# [TEXT PASSAGE]
General characteristics
- Class & type: Foxtrot-class submarine
- Displacement: 1,953 long tons (1,984 t) surfaced; 2,475 long tons (2,515 t) submerged;
- Length: 89.9 m (294 ft 11 in)
- Beam: 7.4 m (24 ft 3 in)
- Draft: 5.9 m (19 ft 4 in)
- Propulsion: 3 × Kolomna 2D42M 2,000 hp (1,500 kW) diesel engines; 3 electric motors; 2 × 1,350 hp (1,007 kW) and 1 × 2,700 hp (2,000 kW); 1 × 180 hp (130 kW) auxiliary motor; 3 shafts, each with 6-bladed propellers;
- Speed: 16 knots (18 mph; 30 km/h) surfaced; 15 knots (17 mph; 28 km/h) submerged; 9 knots (10 mph; 17 km/h) snorkeling;
- Range: 20,000 nmi (37,000 km) at 8 kn (9.2 mph; 15 km/h) surfaced; 11,000 nmi (20,000 km) snorkeling; 380 nmi (700 km) at 2 kn (2.3 mph; 3.7 km/h) submerged;
- Endurance: 3–5 days submerged
- Test depth: 246–296 m (807–971 ft)
- Complement: 12 officers, 10 warrants, 56 seamen
- Armament: 10 torpedo tubes (6 bow, 4 stern); Up to 22 torpedoes;

= Soviet submarine B-39 =

Foxtrot-class attack submarine

B-39 was a Project 641 diesel-electric attack submarine of the Soviet Navy. The "B" (actually "Б") in her designation stands for большая (bolshaya, "large")—Foxtrots were the Soviet Navy's largest non-nuclear submarines.

B-39 was culled from a group of ex-Soviet diesel electric submarines in Vladivostok, and eventually sold to a group of western businessmen. In 2002, the B-39 was put on display in Seattle, Washington in Elliot Bay along Pier 48. On April 21, 2005, B-39 became a museum ship on display at the Maritime Museum of San Diego, California, United States, encountering harsh winds and storms on its journey. In October 2021 the decision was made to withdraw the deteriorating submarine from the collection and scrap her. She departed the Maritime Museum of San Diego on February 7, 2022, for Ensenada, Mexico to be scrapped.

# [STATED TASK A]
Could you write out the entries below from the line with "order: Liliales" up to and including the line with "genus: Symphyotrichum"?

# [RECORD LIST]
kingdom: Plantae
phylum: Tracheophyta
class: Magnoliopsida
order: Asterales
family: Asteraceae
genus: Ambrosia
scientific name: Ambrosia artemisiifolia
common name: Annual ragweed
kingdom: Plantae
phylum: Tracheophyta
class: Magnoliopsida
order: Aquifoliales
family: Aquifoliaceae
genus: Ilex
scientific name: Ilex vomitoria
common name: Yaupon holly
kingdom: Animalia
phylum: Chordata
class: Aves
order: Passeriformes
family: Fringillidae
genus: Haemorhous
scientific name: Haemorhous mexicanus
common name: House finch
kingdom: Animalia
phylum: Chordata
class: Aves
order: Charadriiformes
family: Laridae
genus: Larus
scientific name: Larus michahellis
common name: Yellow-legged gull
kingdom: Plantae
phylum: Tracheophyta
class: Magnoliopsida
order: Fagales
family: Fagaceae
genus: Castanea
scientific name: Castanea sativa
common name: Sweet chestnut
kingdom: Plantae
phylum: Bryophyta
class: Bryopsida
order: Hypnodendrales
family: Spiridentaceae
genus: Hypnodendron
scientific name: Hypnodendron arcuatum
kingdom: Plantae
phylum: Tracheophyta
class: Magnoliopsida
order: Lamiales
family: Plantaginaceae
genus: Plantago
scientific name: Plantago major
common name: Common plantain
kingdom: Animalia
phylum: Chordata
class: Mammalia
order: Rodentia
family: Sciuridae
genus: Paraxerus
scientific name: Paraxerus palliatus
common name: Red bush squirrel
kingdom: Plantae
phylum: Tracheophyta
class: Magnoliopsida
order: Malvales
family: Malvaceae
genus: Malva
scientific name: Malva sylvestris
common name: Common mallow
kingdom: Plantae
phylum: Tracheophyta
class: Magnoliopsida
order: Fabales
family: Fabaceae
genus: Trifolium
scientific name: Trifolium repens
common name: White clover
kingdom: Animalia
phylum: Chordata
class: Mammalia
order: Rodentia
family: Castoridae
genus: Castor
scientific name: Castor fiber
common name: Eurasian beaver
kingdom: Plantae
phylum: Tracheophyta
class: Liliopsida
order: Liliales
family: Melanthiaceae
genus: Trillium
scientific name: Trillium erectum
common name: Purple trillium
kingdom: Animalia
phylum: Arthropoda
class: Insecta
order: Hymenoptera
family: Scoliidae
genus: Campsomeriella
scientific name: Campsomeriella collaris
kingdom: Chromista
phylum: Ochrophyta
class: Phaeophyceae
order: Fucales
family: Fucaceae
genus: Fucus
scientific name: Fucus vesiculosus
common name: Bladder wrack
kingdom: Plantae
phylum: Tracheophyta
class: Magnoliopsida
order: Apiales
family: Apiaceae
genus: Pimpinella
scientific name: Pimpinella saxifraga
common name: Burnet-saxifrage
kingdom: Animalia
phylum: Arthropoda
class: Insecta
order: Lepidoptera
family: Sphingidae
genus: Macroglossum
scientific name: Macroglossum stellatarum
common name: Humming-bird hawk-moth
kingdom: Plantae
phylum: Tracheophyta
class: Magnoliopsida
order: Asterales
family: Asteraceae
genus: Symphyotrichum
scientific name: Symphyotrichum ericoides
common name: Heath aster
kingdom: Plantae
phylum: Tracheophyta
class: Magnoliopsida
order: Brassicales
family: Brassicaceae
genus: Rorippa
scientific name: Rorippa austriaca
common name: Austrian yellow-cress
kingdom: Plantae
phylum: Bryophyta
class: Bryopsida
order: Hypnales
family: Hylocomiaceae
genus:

# [STATED TASK B]
Can you reproduce, word for word, the part of the submarine text above that runs from "B-39 was culled" up to and including "to be scrapped."?

# [FULL RESPONSE A]
order: Liliales
family: Melanthiaceae
genus: Trillium
scientific name: Trillium erectum
common name: Purple trillium
kingdom: Animalia
phylum: Arthropoda
class: Insecta
order: Hymenoptera
family: Scoliidae
genus: Campsomeriella
scientific name: Campsomeriella collaris
kingdom: Chromista
phylum: Ochrophyta
class: Phaeophyceae
order: Fucales
family: Fucaceae
genus: Fucus
scientific name: Fucus vesiculosus
common name: Bladder wrack
kingdom: Plantae
phylum: Tracheophyta
class: Magnoliopsida
order: Apiales
family: Apiaceae
genus: Pimpinella
scientific name: Pimpinella saxifraga
common name: Burnet-saxifrage
kingdom: Animalia
phylum: Arthropoda
class: Insecta
order: Lepidoptera
family: Sphingidae
genus: Macroglossum
scientific name: Macroglossum stellatarum
common name: Humming-bird hawk-moth
kingdom: Plantae
phylum: Tracheophyta
class: Magnoliopsida
order: Asterales
family: Asteraceae
genus: Symphyotrichum

# [FULL RESPONSE B]
B-39 was culled from a group of ex-Soviet diesel electric submarines in Vladivostok, and eventually sold to a group of western businessmen. In 2002, the B-39 was put on display in Seattle, Washington in Elliot Bay along Pier 48. On April 21, 2005, B-39 became a museum ship on display at the Maritime Museum of San Diego, California, United States, encountering harsh winds and storms on its journey. In October 2021 the decision was made to withdraw the deteriorating submarine from the collection and scrap her. She departed the Maritime Museum of San Diego on February 7, 2022, for Ensenada, Mexico to be scrapped.